We all need that quick and simple go-to meal. My go-to usually includes some sort of pasta. Since I love pasta so much I try to get the most value out of it by using nutrient based pasta. This time I used the chickpea pasta from Banza, it’s one of my faves!
With this super easy recipe you’ll be in and out of the kitchen in no time. Check out my ‘how-to’ video below!
Penne Pasta with soy free vegan sausage
- 1 box penne pasta I used chickpea penne
- 5 sprigs kale roughly chopped
- 2 vegan sausage links I used beyond meat Brat sausage
- 1 cup cherry tomatoes whole
- 1 jar marinara sauce
- 2 tbsp tomato paste
- 4 garlic cloves finely chopped
- 2 tsp red chili flakes
- 1 1/2 tbsp Italian seasoning
- 2 tsp garlic powder
- 2 tsp onion powder
- 1 tsp sugar
- 1/2 cup reserved pasta water
- Bring a large pot of salted water to a rolling boil, add box of pasta, cook according to package
- Rough chop kale
- Cut sausage into medallions, add to a pan to cook for 6 minutes on one side, flip and cook on the other side for another 3 minutes or until browned on each side, then add whole tomatoes.

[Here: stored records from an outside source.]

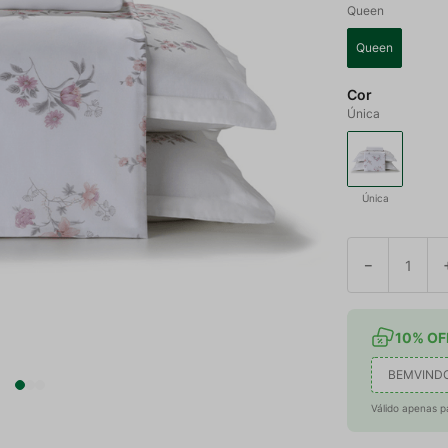
Queen
Queen
Cor
Única
Única
－
10% OFF
BEMVIND
Válido apenas p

- When pasta is cooked al dente (not fully cooked through), transfer to colander to drain water. Be sure to reserve 1/2 cup of pasta water. Rinse under cool water
- Add pasta to the pan, stir to combine with sausage, tomatoes. Add the chopped garlic and the remaining seasonings. Stir again to get the flavor going.
- Next add the chopped kale then use 1/2 of the reserved pasta water to and pasta sauce to wilt the kale. Cover until the kale is wilted approx, 5-6 minutes . Don't be afraid to make it as saucey as you like!